The input:
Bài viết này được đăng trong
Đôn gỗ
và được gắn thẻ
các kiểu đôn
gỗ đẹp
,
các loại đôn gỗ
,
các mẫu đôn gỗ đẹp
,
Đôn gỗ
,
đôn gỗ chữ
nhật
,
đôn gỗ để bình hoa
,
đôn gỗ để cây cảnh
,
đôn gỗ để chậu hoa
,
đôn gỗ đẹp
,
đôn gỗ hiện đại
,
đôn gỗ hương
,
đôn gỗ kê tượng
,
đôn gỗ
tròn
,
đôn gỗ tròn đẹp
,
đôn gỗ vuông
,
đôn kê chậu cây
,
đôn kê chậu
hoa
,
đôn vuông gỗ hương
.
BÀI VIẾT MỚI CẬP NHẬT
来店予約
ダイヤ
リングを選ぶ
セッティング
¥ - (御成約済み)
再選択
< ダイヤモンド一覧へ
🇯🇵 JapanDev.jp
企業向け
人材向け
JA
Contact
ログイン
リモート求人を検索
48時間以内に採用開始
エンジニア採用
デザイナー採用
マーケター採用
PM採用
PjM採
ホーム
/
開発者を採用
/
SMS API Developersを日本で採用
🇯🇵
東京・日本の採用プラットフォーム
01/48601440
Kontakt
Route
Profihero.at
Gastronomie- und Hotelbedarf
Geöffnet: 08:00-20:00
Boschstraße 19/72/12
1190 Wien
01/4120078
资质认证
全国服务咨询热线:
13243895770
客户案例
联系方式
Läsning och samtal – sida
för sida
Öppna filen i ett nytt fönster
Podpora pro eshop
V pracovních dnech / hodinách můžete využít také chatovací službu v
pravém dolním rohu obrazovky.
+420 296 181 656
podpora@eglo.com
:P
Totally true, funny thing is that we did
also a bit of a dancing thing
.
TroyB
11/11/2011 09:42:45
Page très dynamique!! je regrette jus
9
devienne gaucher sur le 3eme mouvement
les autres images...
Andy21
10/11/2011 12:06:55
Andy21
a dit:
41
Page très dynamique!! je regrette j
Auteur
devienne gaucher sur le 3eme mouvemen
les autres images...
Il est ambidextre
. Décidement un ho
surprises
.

Work item:
Output every line of text in the material above, in its original order and with no changes to spelling, punctuation, or line breaks.

Solution for this task:
Bài viết này được đăng trong
Đôn gỗ
và được gắn thẻ
các kiểu đôn
gỗ đẹp
,
các loại đôn gỗ
,
các mẫu đôn gỗ đẹp
,
Đôn gỗ
,
đôn gỗ chữ
nhật
,
đôn gỗ để bình hoa
,
đôn gỗ để cây cảnh
,
đôn gỗ để chậu hoa
,
đôn gỗ đẹp
,
đôn gỗ hiện đại
,
đôn gỗ hương
,
đôn gỗ kê tượng
,
đôn gỗ
tròn
,
đôn gỗ tròn đẹp
,
đôn gỗ vuông
,
đôn kê chậu cây
,
đôn kê chậu
hoa
,
đôn vuông gỗ hương
.
BÀI VIẾT MỚI CẬP NHẬT
来店予約
ダイヤ
リングを選ぶ
セッティング
¥ - (御成約済み)
再選択
< ダイヤモンド一覧へ
🇯🇵 JapanDev.jp
企業向け
人材向け
JA
Contact
ログイン
リモート求人を検索
48時間以内に採用開始
エンジニア採用
デザイナー採用
マーケター採用
PM採用
PjM採
ホーム
/
開発者を採用
/
SMS API Developersを日本で採用
🇯🇵
東京・日本の採用プラットフォーム
01/48601440
Kontakt
Route
Profihero.at
Gastronomie- und Hotelbedarf
Geöffnet: 08:00-20:00
Boschstraße 19/72/12
1190 Wien
01/4120078
资质认证
全国服务咨询热线:
13243895770
客户案例
联系方式
Läsning och samtal – sida
för sida
Öppna filen i ett nytt fönster
Podpora pro eshop
V pracovních dnech / hodinách můžete využít také chatovací službu v
pravém dolním rohu obrazovky.
+420 296 181 656
podpora@eglo.com
:P
Totally true, funny thing is that we did
also a bit of a dancing thing
.
TroyB
11/11/2011 09:42:45
Page très dynamique!! je regrette jus
9
devienne gaucher sur le 3eme mouvement
les autres images...
Andy21
10/11/2011 12:06:55
Andy21
a dit:
41
Page très dynamique!! je regrette j
Auteur
devienne gaucher sur le 3eme mouvemen
les autres images...
Il est ambidextre
. Décidement un ho
surprises
.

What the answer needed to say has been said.